En la obra de Goya sobre el Lazarillo de Tormes se observa el método que emplearon los médicos del siglo XIX para extraer las obstrucciones respiratorias.

Otra enfermedad que causó verdaderos estragos en el pasado fue la tisis o tuberculosis. Ya en la Edad Media los libros de medicina recomendaban beber leche para combatirla. También se creía que la imposición de manos del monarca curaba las úlceras de los enfermos. Fue en 1881 cuando el médico alemán Robert Koch descubrió que el causante de la letal enfermedad era un bacilo alojado en los tubérculos.

La viruela campó a sus anchas a lo largo del siglo XVIII, y asoló toda Europa dejando cuatrocientos mil muertos al año, a un tercio de los supervivientes ciegos y el rostro desfigurado por culpa de las cicatrices y pústulas en la piel. Es, como la tuberculosis, una enfermedad antigua —ya existían evidencias en momias de entre el 1580-1350 a. C. con signos de la enfermedad—.

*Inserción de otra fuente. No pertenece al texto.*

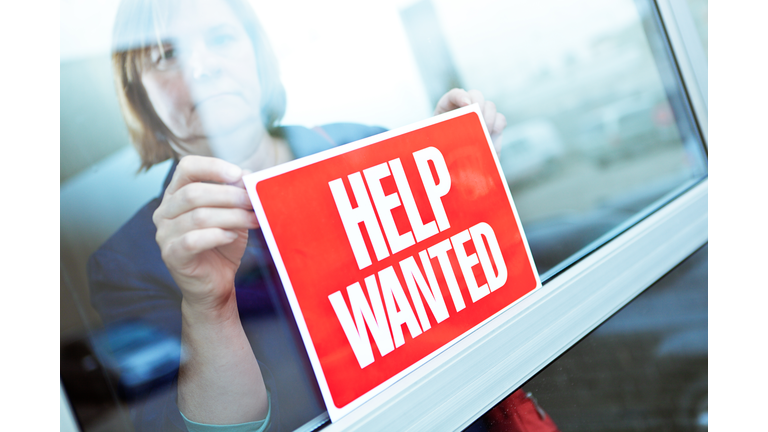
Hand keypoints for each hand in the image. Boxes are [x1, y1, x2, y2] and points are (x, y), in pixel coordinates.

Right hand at [152, 155, 258, 314]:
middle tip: (253, 200)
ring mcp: (165, 234)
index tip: (239, 173)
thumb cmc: (223, 244)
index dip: (212, 167)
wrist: (216, 283)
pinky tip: (231, 236)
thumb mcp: (233, 214)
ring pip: (198, 217)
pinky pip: (192, 240)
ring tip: (252, 219)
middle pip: (194, 193)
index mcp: (176, 194)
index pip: (186, 168)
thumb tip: (248, 175)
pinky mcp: (171, 255)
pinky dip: (216, 235)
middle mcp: (165, 211)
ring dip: (231, 216)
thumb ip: (237, 193)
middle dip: (229, 195)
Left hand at [434, 88, 506, 153]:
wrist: (453, 161)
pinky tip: (490, 142)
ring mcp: (481, 114)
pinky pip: (500, 120)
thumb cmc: (442, 150)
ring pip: (490, 106)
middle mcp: (466, 106)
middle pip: (476, 95)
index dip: (461, 96)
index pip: (454, 94)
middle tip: (478, 120)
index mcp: (447, 108)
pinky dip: (497, 129)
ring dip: (488, 120)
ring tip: (483, 135)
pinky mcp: (493, 125)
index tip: (467, 105)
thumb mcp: (440, 143)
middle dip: (479, 105)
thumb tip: (455, 135)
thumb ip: (445, 136)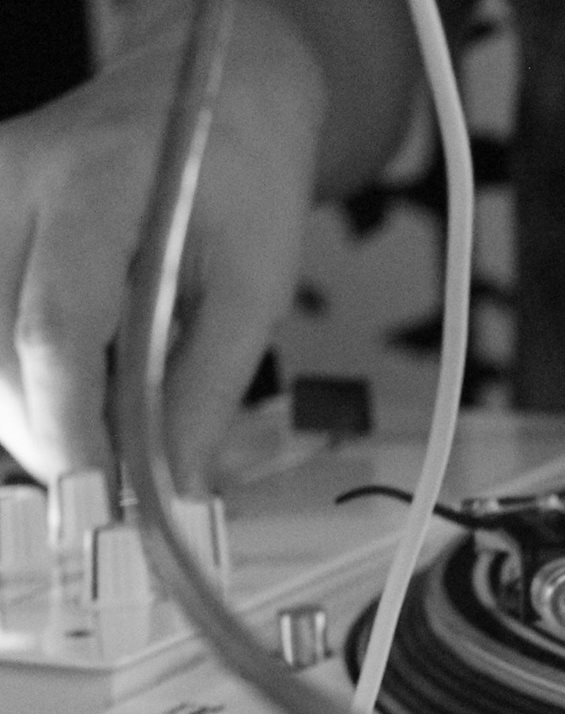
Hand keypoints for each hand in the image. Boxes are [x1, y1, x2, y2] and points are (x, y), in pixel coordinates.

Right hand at [0, 1, 323, 491]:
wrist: (216, 88)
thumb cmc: (243, 169)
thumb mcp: (260, 280)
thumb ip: (210, 382)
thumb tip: (175, 477)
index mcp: (96, 187)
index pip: (57, 330)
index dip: (74, 429)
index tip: (108, 495)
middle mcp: (15, 181)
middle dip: (51, 439)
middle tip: (115, 490)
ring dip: (30, 418)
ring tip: (102, 445)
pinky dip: (19, 382)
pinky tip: (72, 400)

Fue Edward Jenner quien inoculó el virus a finales del XVIII administrando pequeñas dosis del pus de una llaga de un enfermo a un niño sano de ocho años. La vacunación comenzó cuando vio que el niño no se ponía enfermo. Sin embargo, el descubrimiento de la vacuna se produjo un siglo antes cuando Mary Wortley Montagu, esposa del embajador inglés en el Imperio otomano, observó allí cómo la gente se inyectaba el pus producido por la viruela en las vacas y tras ello, igual que el niño de Jenner, no fallecían ni sufrían la enfermedad. Lady Wortley aplicó lo visto en sus propios hijos y a su regreso a Inglaterra comenzó a divulgar este conocimiento. ¿Por qué entonces hubo que esperar un siglo a que se convirtiese en un tratamiento efectivo? Su descubrimiento no fue bien recibido posiblemente por el hecho de ser mujer, a pesar de ser una ingeniosa científica y escritora.